_What this task involves_
The whole listing is to be written out again exactly; the pictures are not.

-- Opening Marker --

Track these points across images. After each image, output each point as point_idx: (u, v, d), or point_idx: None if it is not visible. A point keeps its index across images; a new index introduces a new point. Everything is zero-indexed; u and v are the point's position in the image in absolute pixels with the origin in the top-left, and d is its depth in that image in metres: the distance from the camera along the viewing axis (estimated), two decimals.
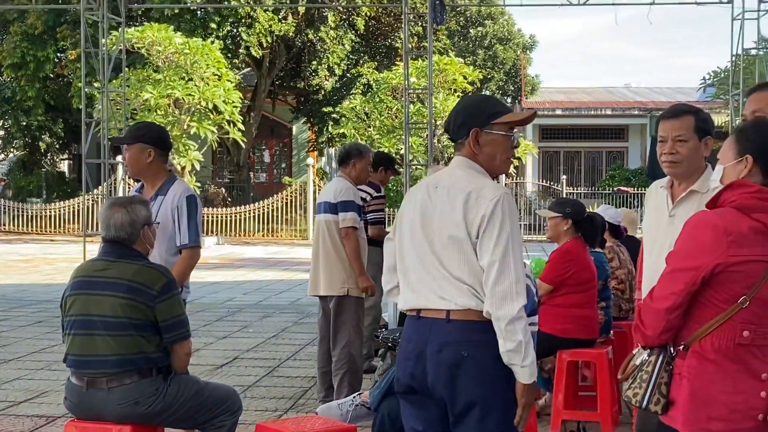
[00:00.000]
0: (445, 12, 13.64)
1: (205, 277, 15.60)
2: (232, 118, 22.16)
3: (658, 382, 2.87)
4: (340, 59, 28.15)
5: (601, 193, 28.85)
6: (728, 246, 2.72)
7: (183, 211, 4.82)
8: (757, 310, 2.74)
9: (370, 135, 24.42)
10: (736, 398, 2.76)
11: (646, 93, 37.24)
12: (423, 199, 3.29)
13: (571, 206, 5.99)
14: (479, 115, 3.28)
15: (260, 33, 25.59)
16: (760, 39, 14.20)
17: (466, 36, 36.65)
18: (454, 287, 3.15)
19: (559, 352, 5.86)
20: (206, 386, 4.37)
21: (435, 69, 21.54)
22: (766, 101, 3.57)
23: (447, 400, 3.19)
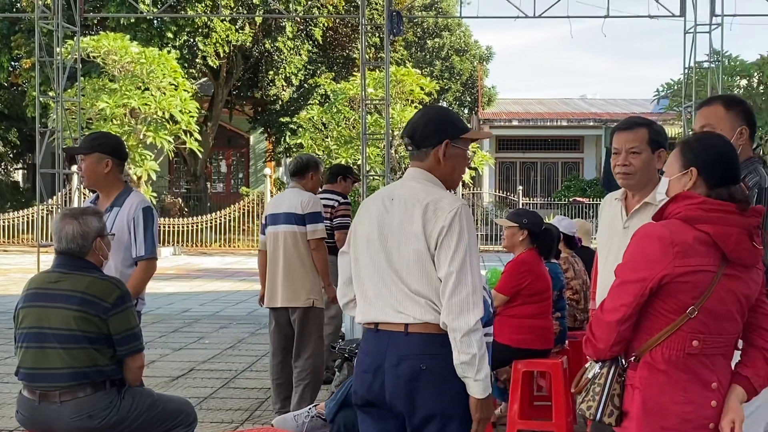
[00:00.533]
0: (402, 23, 13.68)
1: (161, 288, 15.46)
2: (188, 127, 22.04)
3: (610, 394, 2.89)
4: (298, 69, 28.13)
5: (556, 204, 29.08)
6: (674, 257, 2.76)
7: (139, 223, 4.78)
8: (706, 319, 2.78)
9: (328, 145, 24.41)
10: (687, 408, 2.80)
11: (601, 104, 37.63)
12: (379, 212, 3.26)
13: (528, 217, 6.03)
14: (451, 127, 3.29)
15: (217, 43, 25.50)
16: (711, 52, 14.40)
17: (423, 47, 36.80)
18: (412, 301, 3.15)
19: (514, 363, 5.90)
20: (161, 398, 4.34)
21: (392, 80, 21.61)
22: (715, 116, 3.62)
23: (405, 413, 3.19)
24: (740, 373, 2.90)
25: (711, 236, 2.77)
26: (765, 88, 21.31)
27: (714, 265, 2.77)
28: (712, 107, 3.66)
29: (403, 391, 3.15)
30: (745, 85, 21.44)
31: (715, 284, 2.77)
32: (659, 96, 22.21)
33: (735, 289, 2.81)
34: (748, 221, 2.81)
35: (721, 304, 2.79)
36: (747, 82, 21.42)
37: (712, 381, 2.82)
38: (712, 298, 2.77)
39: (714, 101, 3.73)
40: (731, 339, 2.87)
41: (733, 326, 2.85)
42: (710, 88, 14.56)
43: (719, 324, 2.80)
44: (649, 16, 13.72)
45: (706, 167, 2.87)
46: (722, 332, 2.82)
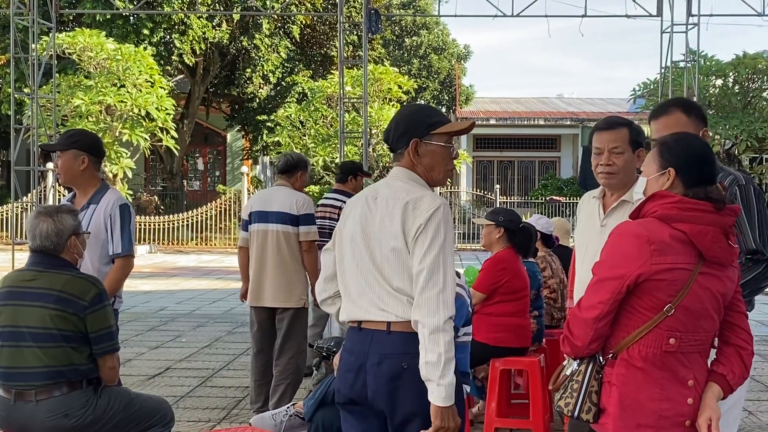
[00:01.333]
0: (380, 21, 13.69)
1: (138, 286, 15.38)
2: (165, 125, 21.93)
3: (588, 390, 2.92)
4: (275, 67, 28.05)
5: (533, 203, 29.18)
6: (651, 254, 2.78)
7: (116, 220, 4.76)
8: (682, 317, 2.81)
9: (305, 143, 24.36)
10: (664, 405, 2.82)
11: (578, 103, 37.81)
12: (363, 211, 3.27)
13: (504, 215, 6.06)
14: (419, 125, 3.26)
15: (194, 40, 25.39)
16: (688, 52, 14.51)
17: (401, 45, 36.83)
18: (394, 299, 3.14)
19: (492, 361, 5.91)
20: (137, 397, 4.31)
21: (370, 78, 21.60)
22: (678, 124, 3.59)
23: (387, 412, 3.18)
24: (716, 371, 2.93)
25: (687, 235, 2.80)
26: (740, 87, 21.49)
27: (690, 263, 2.80)
28: (673, 115, 3.66)
29: (385, 390, 3.14)
30: (720, 84, 21.60)
31: (691, 282, 2.79)
32: (636, 95, 22.36)
33: (711, 287, 2.83)
34: (723, 220, 2.84)
35: (698, 302, 2.81)
36: (722, 82, 21.59)
37: (689, 378, 2.84)
38: (689, 296, 2.80)
39: (672, 109, 3.71)
40: (708, 337, 2.89)
41: (710, 324, 2.87)
42: (686, 87, 14.67)
43: (696, 322, 2.83)
44: (626, 15, 13.81)
45: (684, 168, 2.90)
46: (699, 330, 2.84)
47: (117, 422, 4.12)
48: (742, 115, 20.53)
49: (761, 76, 21.33)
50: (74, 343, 3.97)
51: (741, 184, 3.57)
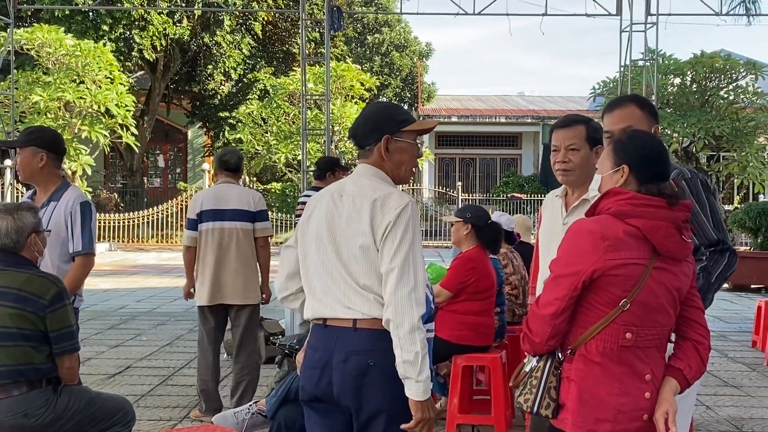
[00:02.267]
0: (342, 18, 13.66)
1: (98, 284, 15.23)
2: (125, 122, 21.72)
3: (547, 386, 2.95)
4: (237, 64, 27.91)
5: (495, 200, 29.31)
6: (605, 251, 2.82)
7: (76, 218, 4.71)
8: (638, 312, 2.85)
9: (267, 140, 24.29)
10: (623, 399, 2.86)
11: (538, 101, 38.02)
12: (328, 208, 3.25)
13: (472, 211, 6.08)
14: (390, 121, 3.27)
15: (154, 36, 25.18)
16: (646, 50, 14.65)
17: (363, 43, 36.79)
18: (360, 296, 3.14)
19: (454, 357, 5.94)
20: (98, 397, 4.28)
21: (332, 75, 21.58)
22: (633, 117, 3.63)
23: (353, 409, 3.18)
24: (673, 365, 2.96)
25: (640, 230, 2.84)
26: (698, 86, 21.73)
27: (644, 258, 2.84)
28: (628, 108, 3.70)
29: (351, 387, 3.14)
30: (678, 83, 21.83)
31: (646, 277, 2.83)
32: (595, 94, 22.51)
33: (666, 281, 2.87)
34: (676, 215, 2.88)
35: (653, 297, 2.85)
36: (680, 81, 21.81)
37: (646, 373, 2.88)
38: (644, 290, 2.84)
39: (627, 102, 3.76)
40: (664, 331, 2.93)
41: (666, 319, 2.91)
42: (645, 86, 14.82)
43: (652, 316, 2.86)
44: (586, 14, 13.92)
45: (638, 165, 2.94)
46: (655, 325, 2.88)
47: (77, 421, 4.09)
48: (700, 114, 20.75)
49: (718, 75, 21.57)
50: (34, 342, 3.93)
51: (687, 178, 3.60)
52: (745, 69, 21.53)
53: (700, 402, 7.07)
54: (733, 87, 21.73)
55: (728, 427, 6.48)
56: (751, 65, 21.60)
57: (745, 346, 9.92)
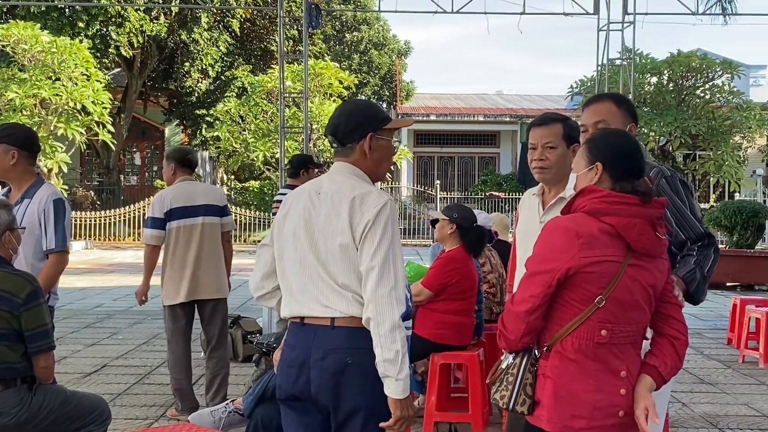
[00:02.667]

-- Closing Marker --

_Worked solution_
Track these points across images. After each image, output each point as point_idx: (u, v, d), or point_idx: None if it is not visible. A point keeps its index across images; a new index introduces a new point. Everything is zero-indexed; u and v are the point's position in the image in absolute pixels with the origin in the top-left, and d is its depth in that image in metres: the distance from the camera along the viewing axis (estimated), two decimals.
[00:00.000]
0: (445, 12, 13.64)
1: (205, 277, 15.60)
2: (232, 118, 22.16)
3: (658, 382, 2.87)
4: (340, 59, 28.15)
5: (601, 193, 28.85)
6: (728, 246, 2.72)
7: (183, 211, 4.82)
8: (757, 310, 2.74)
9: (370, 135, 24.42)
10: (736, 398, 2.76)
11: (646, 93, 37.24)
12: (423, 199, 3.29)
13: (571, 206, 5.99)
14: (479, 115, 3.28)
15: (260, 33, 25.59)
16: (760, 39, 14.20)
17: (466, 36, 36.65)
18: (454, 287, 3.15)
19: (559, 352, 5.86)
20: (206, 386, 4.37)
21: (435, 69, 21.54)
22: (766, 101, 3.57)
23: (447, 400, 3.19)
[00:00.533]
0: (402, 23, 13.68)
1: (161, 288, 15.46)
2: (188, 127, 22.04)
3: (610, 394, 2.89)
4: (298, 69, 28.13)
5: (556, 204, 29.08)
6: (674, 257, 2.76)
7: (139, 223, 4.78)
8: (706, 319, 2.78)
9: (328, 145, 24.41)
10: (687, 408, 2.80)
11: (601, 104, 37.63)
12: (379, 212, 3.26)
13: (528, 217, 6.03)
14: (451, 127, 3.29)
15: (217, 43, 25.50)
16: (711, 52, 14.40)
17: (423, 47, 36.80)
18: (412, 301, 3.15)
19: (514, 363, 5.90)
20: (161, 398, 4.34)
21: (392, 80, 21.61)
22: (715, 116, 3.62)
23: (405, 413, 3.19)
24: (740, 373, 2.90)
25: (711, 236, 2.77)
26: (765, 88, 21.31)
27: (714, 265, 2.77)
28: (712, 107, 3.66)
29: (403, 391, 3.15)
30: (745, 85, 21.44)
31: (715, 284, 2.77)
32: (659, 96, 22.21)
33: (735, 289, 2.81)
34: (748, 221, 2.81)
35: (721, 304, 2.79)
36: (747, 82, 21.42)
37: (712, 381, 2.82)
38: (712, 298, 2.77)
39: (714, 101, 3.73)
40: (731, 339, 2.87)
41: (733, 326, 2.85)
42: (710, 88, 14.56)
43: (719, 324, 2.80)
44: (649, 16, 13.72)
45: (706, 167, 2.87)
46: (722, 332, 2.82)
[00:01.333]
0: (380, 21, 13.69)
1: (138, 286, 15.38)
2: (165, 125, 21.93)
3: (588, 390, 2.92)
4: (275, 67, 28.05)
5: (533, 203, 29.18)
6: (651, 254, 2.78)
7: (116, 220, 4.76)
8: (682, 317, 2.81)
9: (305, 143, 24.36)
10: (664, 405, 2.82)
11: (578, 103, 37.81)
12: (363, 211, 3.27)
13: (504, 215, 6.06)
14: (419, 125, 3.26)
15: (194, 40, 25.39)
16: (688, 52, 14.51)
17: (401, 45, 36.83)
18: (394, 299, 3.14)
19: (492, 361, 5.91)
20: (137, 397, 4.31)
21: (370, 78, 21.60)
22: (678, 124, 3.59)
23: (387, 412, 3.18)
24: (716, 371, 2.93)
25: (687, 235, 2.80)
26: (740, 87, 21.49)
27: (690, 263, 2.80)
28: (673, 115, 3.66)
29: (385, 390, 3.14)
30: (720, 84, 21.60)
31: (691, 282, 2.79)
32: (636, 95, 22.36)
33: (711, 287, 2.83)
34: (723, 220, 2.84)
35: (698, 302, 2.81)
36: (722, 82, 21.59)
37: (689, 378, 2.84)
38: (689, 296, 2.80)
39: (672, 109, 3.71)
40: (708, 337, 2.89)
41: (710, 324, 2.87)
42: (686, 87, 14.67)
43: (696, 322, 2.83)
44: (626, 15, 13.81)
45: (684, 168, 2.90)
46: (699, 330, 2.84)
47: (117, 422, 4.12)
48: (742, 115, 20.53)
49: (761, 76, 21.33)
50: (74, 343, 3.97)
51: (741, 184, 3.57)
[00:02.267]
0: (342, 18, 13.66)
1: (98, 284, 15.23)
2: (125, 122, 21.72)
3: (547, 386, 2.95)
4: (237, 64, 27.91)
5: (495, 200, 29.31)
6: (605, 251, 2.82)
7: (76, 218, 4.71)
8: (638, 312, 2.85)
9: (267, 140, 24.29)
10: (623, 399, 2.86)
11: (538, 101, 38.02)
12: (328, 208, 3.25)
13: (472, 211, 6.08)
14: (390, 121, 3.27)
15: (154, 36, 25.18)
16: (646, 50, 14.65)
17: (363, 43, 36.79)
18: (360, 296, 3.14)
19: (454, 357, 5.94)
20: (98, 397, 4.28)
21: (332, 75, 21.58)
22: (633, 117, 3.63)
23: (353, 409, 3.18)
24: (673, 365, 2.96)
25: (640, 230, 2.84)
26: (698, 86, 21.73)
27: (644, 258, 2.84)
28: (628, 108, 3.70)
29: (351, 387, 3.14)
30: (678, 83, 21.83)
31: (646, 277, 2.83)
32: (595, 94, 22.51)
33: (666, 281, 2.87)
34: (676, 215, 2.88)
35: (653, 297, 2.85)
36: (680, 81, 21.81)
37: (646, 373, 2.88)
38: (644, 290, 2.84)
39: (627, 102, 3.76)
40: (664, 331, 2.93)
41: (666, 319, 2.91)
42: (645, 86, 14.82)
43: (652, 316, 2.86)
44: (586, 14, 13.92)
45: (638, 165, 2.94)
46: (655, 325, 2.88)
47: (77, 421, 4.09)
48: (700, 114, 20.75)
49: (718, 75, 21.57)
50: (34, 342, 3.93)
51: (687, 178, 3.60)
52: (745, 69, 21.53)
53: (700, 402, 7.07)
54: (733, 87, 21.73)
55: (728, 427, 6.48)
56: (751, 65, 21.60)
57: (745, 346, 9.92)
[00:02.667]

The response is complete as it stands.